Беглый раб. Сделай мне больно. Сын Империи | страница 16



Особа повернулась.

Под распахнутой чёрной курткой расстёгнутая блузка из индийского шёлка показывала отсутствие лифчика, но, несмотря на это, и на расшитые бисером голенища, на пояс с серебром и мексиканской бирюзой, на джинсы, впрочем, тонкие и дорогие, и обтягивающие так, что сквозь бледно-зелёную ткань по обе стороны от застёжки вздувались лабиа мажорис[35], — женщина была высокого полёта. Иссиня-чёрные локоны, можно сказать, по-шопеновски обрамляли матовой белизны лицо интеллектуалки. Озираясь, она наощупь расстегнула сумку, вынула сигареты, зажигалку и задержала взгляд на Алексее.

Чёрные глаза сверкнули, когда он поднял руку. Она порывисто шагнула к нему. Поднявшись, он обнаружил, что одного с ней роста.

— Вы это он?

Стиснув ему руку, она её не выпускала, пока Алексей не предложил ей сесть.

— Нет, нет! — перебила Аннабель, — это не место, я просто боялась, поскольку не была уверена, что вы знаете город. Я покажу вам нечто совсем другое, мы сейчас пойдём…

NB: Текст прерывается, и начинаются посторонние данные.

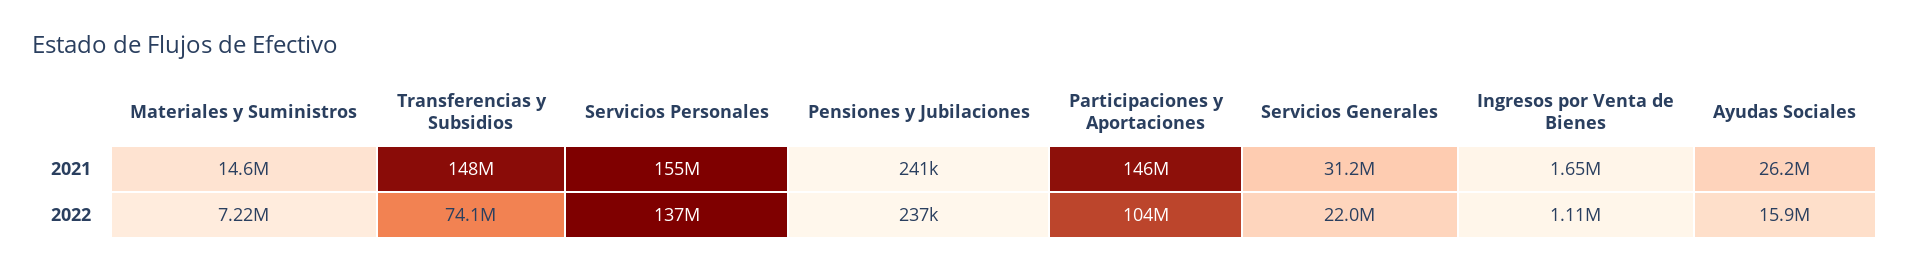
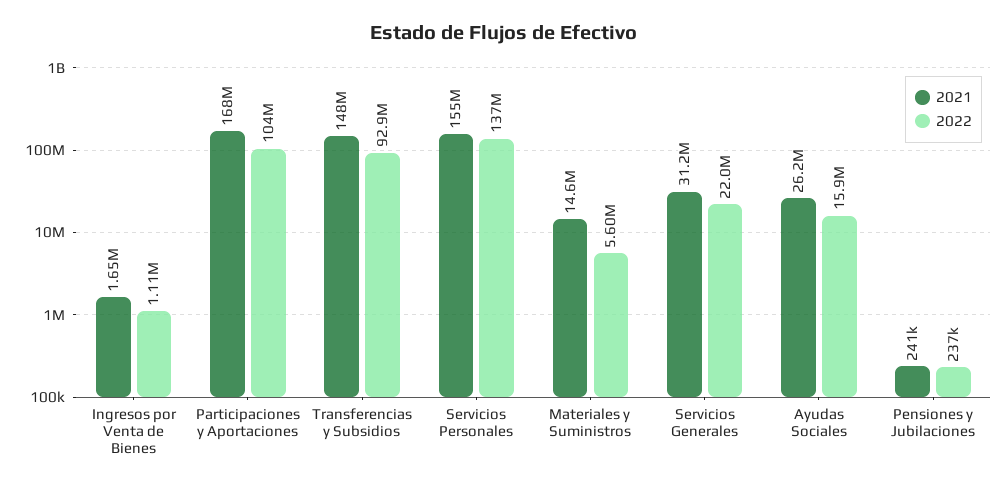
  {
    "2021": {
      "Materiales y Suministros": 14600000,
      "Transferencias y Subsidios": 148000000,
      "Servicios Personales": 155000000,
      "Pensiones y Jubilaciones": 241000,
-     "Participaciones y Aportaciones": 146000000,
+     "Participaciones y Aportaciones": 168000000,
      "Servicios Generales": 31200000,
      "Ingresos por Venta de Bienes": 1650000,
      "Ayudas Sociales": 26200000
    },
    "2022": {
-     "Materiales y Suministros": 7220000,
+     "Materiales y Suministros": 5600000,
-     "Transferencias y Subsidios": 74100000,
+     "Transferencias y Subsidios": 92900000,
      "Servicios Personales": 137000000,
      "Pensiones y Jubilaciones": 237000,
      "Participaciones y Aportaciones": 104000000,
      "Servicios Generales": 22000000,
      "Ingresos por Venta de Bienes": 1110000,
      "Ayudas Sociales": 15900000
    }
  }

Вернувшись, Люсьен запнулся и сделал глаза, но у столика, представленный, обрёл светское выражение. Сразу стало ясно, что с Аннабель они свои, одного круга, и французское самовыражение Алексея по сравнению с их искромётностью было мычанием дебила, впрочем, Генри Миллер, говорили ему, сумел сделать из своего французского косноязычия стиль общения, и на него французы, наверное, смотрели точно так же — сиянием очей. В котором Алексей повёл себя надмирно, предоставляя им обоим обсуждать детали маршрута, а потом, будучи настоящим другом, сохранил верность «рено», тогда как Аннабель рванула с места в «порше» — двухместном, белом и открытом.

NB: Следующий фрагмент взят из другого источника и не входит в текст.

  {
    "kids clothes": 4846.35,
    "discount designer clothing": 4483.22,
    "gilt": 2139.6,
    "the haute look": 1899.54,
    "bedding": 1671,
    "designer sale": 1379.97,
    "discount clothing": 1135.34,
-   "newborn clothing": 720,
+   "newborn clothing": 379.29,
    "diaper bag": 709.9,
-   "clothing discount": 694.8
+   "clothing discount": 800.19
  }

— Mais elle est belle, elle est vraiment belle[36]

В ответ на это Алексей только раз издал: «Еббаны в рот!» — когда Люсьен чуть не врезался в зад его читательницы, которая привезла их в какой-то барак, место, как было ясно по запаху марихуаны, очень «in»[37] обшитое фанерой, частично расписанное в стиле африканского наива, здесь были голые столы и скамейки, которые вкапывают в землю, и очень яркий голый свет в лицо. Пара сверкающих от пота африканцев в дыму исступления хуячила по тамтамам, и, конечно, был здесь «весь Брюссель», которому Аннабель с гордостью представляла своего «русского друга» в его отнюдь не умышленно латанных-перелатанных джинсах, иногда при этом вспоминая и Люсьена. Перед ними была бутылка советской водки, и перед каждым по адекватно гранёной стопке, причём водка была не только не замороженной, как пили её в романе у Алексея, но просто тёплой, и они — Аннабель и Люсьен — пили это на извращённый европейский манер, глоточками, смакуя и при этом непостижимым образом умея удержаться от гримасы омерзения. Алексей кинул свою, он сделал это без аффектации с афишеванием, так просто, чтобы скорей отделаться от муки, и поймал взгляд чёрных глаз, отметивших ещё один момент его соответствия чему-то, какому-то, наверное, из возбудивших её романных образов безудержа а ля рюсс — из того же ряда, где эти лиловые тамтамщики с пудовым яйцетрясом в набедренных повязках. Писатель попросил у читательницы сигарету, и по той порывистой готовности, с которой отдана была ему вся пачка, понял, что барак не апогей, а лишь начало предстоящих испытаний. Он глубоко затянулся, маскируя вздох. Закрыв глаза, Люсьен с трепетом ноздриным вдыхал аромат заведения, в этом смысле он тоже был ориенталист, дома у него двуяйцевый тамтам, и бубны, и на стенах виды Сенегала, намалёванные маслом прямо по стёклам, и соломенные шляпы, и прочая дребедень, вывезенная из побегов в «третий мир», где ему было, надо думать, так же в кайф, как и здесь. На лице его было выражение, с которым он иногда рассказывает одну из своих коронок: как одни линявшие по-быстрому друзья-революционеры оставили ему матрас, который он однажды раскатал для любви со случайной студенткой, скуластой и русой, — она-то в процессе и унюхала в этом матрасе целые залежи замечательной травы, в связи с чем и задержалась: мадам Мацкевич теперь её зовут.